***** Reading passage *****

Portland, Ore.’s Twelve West, designed by ZFG Architects, incorporates a graywater system that filters rooftop stormwater runoff and mechanical system condensation for fire suppression, green-roof irrigation and 90 percent of office toilet flushing. The city’s reduced systems development charge paid for 90 percent of the system’s initial cost.

Photo by Eckert & Eckert.

Your clients may be changing their approach to green building, but the trend toward sustainability is here to stay. According to study results released by Turner Construction Company last fall, 50 percent of respondents are pursuing LEED certification, and green initiatives remained strong across the board. “Overall, sustainability goals are high,” remarks Michael Deane, Turner’s vice president and chief sustainability officer. “It’s in the professional’s best interest to get educated and promote water efficiency as more people are realizing water is a finite resource.”

Water-efficiency measures sometimes get value engineered out of projects because initial costs become too high and owners prefer a quick payback on investment. That’s where your expertise can shine. Water-efficiency goals can be accomplished through a variety of measures within the client’s budget,from low-flow fixtures to state-of-the-art blackwater systems.

Combining strategies,such as graywater treatment systems that capture rainwater for reuse and divert it to low-flow fixtures,can produce synergies, Deane says. “By leveraging systems to conserve water, engineers deliver both financial and sustainable benefits.”

For example, at the University of Washington’s Seattle campus,the new Mercer Hall will collect rainwater and heat it with a solar hot water system for laundry facilities that serve 900 students.

*****

Explore the material:
1. List the uses that the graywater system at Twelve West serves, according to the water-efficiency article.
2. In the water-efficiency article, what share of respondents in the Turner Construction Company study are pursuing LEED certification?
The rows here have no connection to the water-efficiency article.

***** Listed entries *****

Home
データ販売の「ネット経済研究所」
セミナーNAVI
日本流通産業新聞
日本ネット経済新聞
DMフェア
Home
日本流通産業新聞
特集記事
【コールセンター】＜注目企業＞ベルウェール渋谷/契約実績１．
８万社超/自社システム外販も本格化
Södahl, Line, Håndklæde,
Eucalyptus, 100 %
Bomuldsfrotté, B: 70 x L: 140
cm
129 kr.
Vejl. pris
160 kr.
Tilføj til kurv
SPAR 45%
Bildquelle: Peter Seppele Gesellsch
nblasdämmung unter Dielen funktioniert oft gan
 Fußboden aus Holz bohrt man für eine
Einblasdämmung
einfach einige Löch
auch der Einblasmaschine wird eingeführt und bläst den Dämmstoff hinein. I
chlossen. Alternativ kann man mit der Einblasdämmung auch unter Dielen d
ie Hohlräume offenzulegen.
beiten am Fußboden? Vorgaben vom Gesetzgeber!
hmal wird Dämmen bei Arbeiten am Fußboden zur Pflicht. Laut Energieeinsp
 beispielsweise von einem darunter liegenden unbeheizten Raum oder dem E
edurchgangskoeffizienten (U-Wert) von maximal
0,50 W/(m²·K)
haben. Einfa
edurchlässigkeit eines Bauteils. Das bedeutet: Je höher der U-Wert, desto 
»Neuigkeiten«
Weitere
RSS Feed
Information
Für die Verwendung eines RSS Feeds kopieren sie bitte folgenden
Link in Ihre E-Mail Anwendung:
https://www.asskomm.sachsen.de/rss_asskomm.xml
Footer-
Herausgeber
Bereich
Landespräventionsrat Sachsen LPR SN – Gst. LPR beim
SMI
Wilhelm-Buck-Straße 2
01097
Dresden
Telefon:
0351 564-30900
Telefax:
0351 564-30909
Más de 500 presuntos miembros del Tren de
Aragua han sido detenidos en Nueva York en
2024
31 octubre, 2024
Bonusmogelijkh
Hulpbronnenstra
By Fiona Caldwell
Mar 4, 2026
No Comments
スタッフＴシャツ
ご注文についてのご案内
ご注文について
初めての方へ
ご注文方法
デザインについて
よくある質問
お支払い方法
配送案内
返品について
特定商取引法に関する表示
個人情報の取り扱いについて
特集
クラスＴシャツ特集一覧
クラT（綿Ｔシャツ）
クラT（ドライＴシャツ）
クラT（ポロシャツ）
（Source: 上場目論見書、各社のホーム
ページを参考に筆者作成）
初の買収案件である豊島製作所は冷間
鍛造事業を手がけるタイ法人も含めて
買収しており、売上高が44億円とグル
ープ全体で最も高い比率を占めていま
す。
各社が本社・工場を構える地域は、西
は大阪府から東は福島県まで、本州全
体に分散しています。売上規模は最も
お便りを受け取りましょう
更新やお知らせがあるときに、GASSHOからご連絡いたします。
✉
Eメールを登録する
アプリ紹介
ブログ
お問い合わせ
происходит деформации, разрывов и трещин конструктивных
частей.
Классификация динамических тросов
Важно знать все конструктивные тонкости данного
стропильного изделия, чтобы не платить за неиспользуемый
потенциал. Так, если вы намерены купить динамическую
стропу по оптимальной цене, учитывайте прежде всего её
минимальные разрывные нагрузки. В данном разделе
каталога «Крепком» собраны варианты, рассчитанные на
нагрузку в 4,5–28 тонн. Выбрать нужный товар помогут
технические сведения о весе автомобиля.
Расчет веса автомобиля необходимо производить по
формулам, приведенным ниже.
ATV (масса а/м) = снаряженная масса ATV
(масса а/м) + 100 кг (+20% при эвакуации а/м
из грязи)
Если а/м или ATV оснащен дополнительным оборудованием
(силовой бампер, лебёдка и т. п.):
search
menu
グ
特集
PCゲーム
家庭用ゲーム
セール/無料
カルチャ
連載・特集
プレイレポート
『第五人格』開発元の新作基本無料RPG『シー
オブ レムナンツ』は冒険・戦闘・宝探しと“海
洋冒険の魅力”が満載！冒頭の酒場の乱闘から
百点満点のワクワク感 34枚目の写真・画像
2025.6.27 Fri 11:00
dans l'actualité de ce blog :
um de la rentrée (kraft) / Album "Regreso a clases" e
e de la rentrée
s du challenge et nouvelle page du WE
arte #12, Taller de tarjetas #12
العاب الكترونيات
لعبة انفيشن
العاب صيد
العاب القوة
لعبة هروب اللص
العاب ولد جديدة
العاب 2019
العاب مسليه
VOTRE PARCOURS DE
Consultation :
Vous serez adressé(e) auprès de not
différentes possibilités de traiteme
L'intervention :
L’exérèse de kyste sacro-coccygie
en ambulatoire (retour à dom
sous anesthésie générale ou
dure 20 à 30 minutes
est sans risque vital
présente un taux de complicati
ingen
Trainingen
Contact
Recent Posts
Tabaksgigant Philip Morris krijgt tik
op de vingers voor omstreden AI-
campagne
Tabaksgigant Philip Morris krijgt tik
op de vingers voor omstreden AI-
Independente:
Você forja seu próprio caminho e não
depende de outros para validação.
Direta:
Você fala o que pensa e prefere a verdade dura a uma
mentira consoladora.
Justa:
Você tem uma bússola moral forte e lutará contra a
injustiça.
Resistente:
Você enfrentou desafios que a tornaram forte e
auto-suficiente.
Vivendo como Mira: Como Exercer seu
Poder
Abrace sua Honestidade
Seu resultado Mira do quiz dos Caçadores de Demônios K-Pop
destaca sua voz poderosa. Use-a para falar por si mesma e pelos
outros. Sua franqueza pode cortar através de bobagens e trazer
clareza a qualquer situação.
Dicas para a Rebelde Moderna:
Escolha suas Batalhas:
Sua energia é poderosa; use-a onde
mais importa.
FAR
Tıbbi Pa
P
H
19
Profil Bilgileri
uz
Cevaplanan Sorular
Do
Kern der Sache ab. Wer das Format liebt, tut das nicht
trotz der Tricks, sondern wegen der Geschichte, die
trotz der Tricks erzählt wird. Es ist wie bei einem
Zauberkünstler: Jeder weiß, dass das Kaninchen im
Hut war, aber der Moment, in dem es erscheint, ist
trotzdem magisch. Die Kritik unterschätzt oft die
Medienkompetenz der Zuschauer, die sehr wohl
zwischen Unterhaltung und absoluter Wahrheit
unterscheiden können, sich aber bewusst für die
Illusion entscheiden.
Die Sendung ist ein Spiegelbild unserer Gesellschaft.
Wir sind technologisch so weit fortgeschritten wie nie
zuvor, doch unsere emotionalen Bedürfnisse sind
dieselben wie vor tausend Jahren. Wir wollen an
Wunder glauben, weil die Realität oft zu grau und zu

*****

Solutions below:
1. Fire suppression, green-roof irrigation, and 90 percent of office toilet flushing.

2. 50 percent